A common misconception is that rhythmic movement requires continuous commands from the brain or continuous sensory feedback. In fact, isolated spinal cord preparations from cats and other vertebrates — with the brain disconnected and sensory nerves cut — still produce coordinated fictive locomotion when the spinal cord is pharmacologically activated. The brain sets the speed and initiates movement, and sensory feedback corrects and stabilises it in real time, but the fundamental rhythm is generated entirely within the spinal cord CPG circuitry itself.
Thomas Graham Brown, a Scottish physiologist, published the half-centre hypothesis in 1911. Working with decerebrate, deafferented cats, he demonstrated that rhythmic alternating flexor and extensor bursts persisted even after all afferent (sensory) inputs were severed — directly contradicting the dominant reflex-chain theory championed by Charles Sherrington, which held that each step was triggered by the sensory feedback from the previous one. Brown's work established the central origin of locomotor rhythm, though it was largely overlooked until the 1960s when Sten Grillner revived and extended it.

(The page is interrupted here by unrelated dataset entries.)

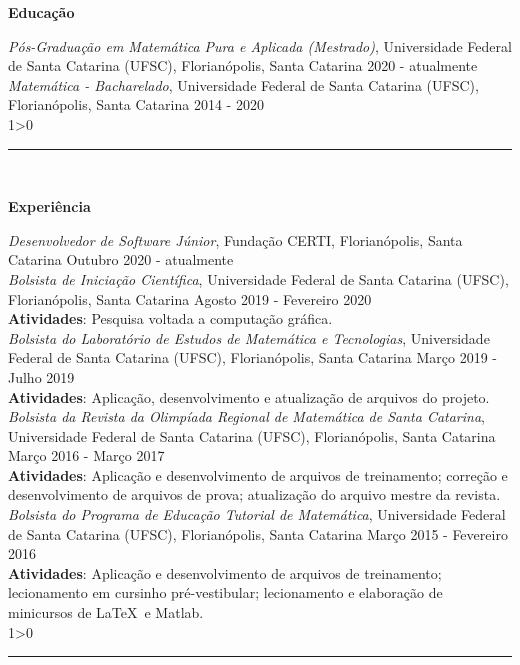 \documentclass[a4paper,10pt]{article}
\newcommand{\criaSecao}[4][0]{
    \noindent
	\begin{minipage}{0.16\linewidth}
		\large{\textbf{#2}}
		\vspace{#3\baselineskip}
	\end{minipage}
	\hfill
	\begin{minipage}{0.79\linewidth}
		#4
		\ifnum0#1>0 { \hrule {\ } } \fi
	\end{minipage}
	\vspace{\baselineskip}
}
\begin{document}
	\vspace{\baselineskip}
	
    \criaSecao[1]{Educação}{4}{
        \textit{Pós-Graduação em Matemática Pura e Aplicada (Mestrado)}, Universidade Federal de Santa Catarina (UFSC), Florianópolis, Santa Catarina \hfill 2020 - atualmente \\
		
		\textit{Matemática - Bacharelado}, Universidade Federal de Santa Catarina (UFSC), Florianópolis, Santa Catarina \hfill 2014 - 2020 \\
    }
    
    \criaSecao[1]{Experiência}{17}{
        \textit{Desenvolvedor de Software Júnior}, Fundação CERTI, Florianópolis, Santa Catarina \hfill Outubro 2020 - atualmente \\
        
        \textit{Bolsista de Iniciação Científica}, Universidade Federal de Santa Catarina (UFSC), Florianópolis, Santa Catarina \hfill Agosto 2019 - Fevereiro 2020 \\
		\textbf{Atividades}: Pesquisa voltada a computação gráfica.\\
		
		\textit{Bolsista do Laboratório de Estudos de Matemática e Tecnologias}, Universidade Federal de Santa Catarina (UFSC), Florianópolis, Santa Catarina \hfill Março 2019 - Julho 2019 \\
		\textbf{Atividades}: Aplicação, desenvolvimento e atualização de arquivos do projeto.\\
		
		\textit{Bolsista da Revista da Olimpíada Regional de Matemática de Santa Catarina}, Universidade Federal de Santa Catarina (UFSC), Florianópolis, Santa Catarina \hfill Março 2016 - Março 2017 \\
		\textbf{Atividades}: Aplicação e desenvolvimento de arquivos de treinamento; correção e desenvolvimento de arquivos de prova; atualização do arquivo mestre da revista.\\
		
		\textit{Bolsista do Programa de Educação Tutorial de Matemática}, Universidade Federal de Santa Catarina (UFSC), Florianópolis, Santa Catarina \hfill Março 2015 - Fevereiro 2016 \\
		\textbf{Atividades}: Aplicação e desenvolvimento de arquivos de treinamento; lecionamento em cursinho pré-vestibular; lecionamento e elaboração de minicursos de \LaTeX\ e Matlab. \\
    }
    
\end{document}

CPGs belong to the broader family of coupled nonlinear oscillators studied in computational neuroscience and dynamical systems. Related simulations include the Hodgkin-Huxley neuron model (the ionic basis of action potentials that underlie CPG activity), the FitzHugh-Nagumo oscillator (a simplified two-variable excitable cell model), and Kuramoto-type coupled phase oscillators (which describe inter-limb synchronisation at an abstract level). In biology, CPGs are also implicated in respiration (the pre-Botzinger complex in the brainstem), chewing, swallowing, scratching, and circadian rhythm generation.
Engineers implement artificial CPGs as the locomotion controllers for legged robots, snake robots, and exoskeletons because they generate smooth, energy-efficient, and adaptable rhythmic gaits with very few tunable parameters. Coupling the robot's joint actuators through a CPG network allows the system to respond to terrain perturbations and speed changes without high-level replanning. In biomedical engineering, epidural electrical stimulation of the lumbar spinal cord at frequencies that activate dormant CPG circuitry has enabled people with complete spinal cord injury to take voluntary steps, a breakthrough demonstrated by the Courtine and Minassian groups between 2018 and 2022.
Active research areas include: identifying the specific neuron types and synaptic connections that form CPG circuits in the mammalian spinal cord using optogenetics and single-cell sequencing; understanding how CPGs adapt their output to changing loads and speeds through sensory feedback integration (neuromodulation by dopamine and serotonin plays a key role); developing closed-loop neurostimulation systems that read ongoing CPG-like activity from the spinal cord and deliver precisely timed epidural pulses to restore walking after paralysis; and building computational models that bridge the gap between the abstract rate-model used here and the detailed conductance-based neuron models needed to predict stimulation protocols for individual patients.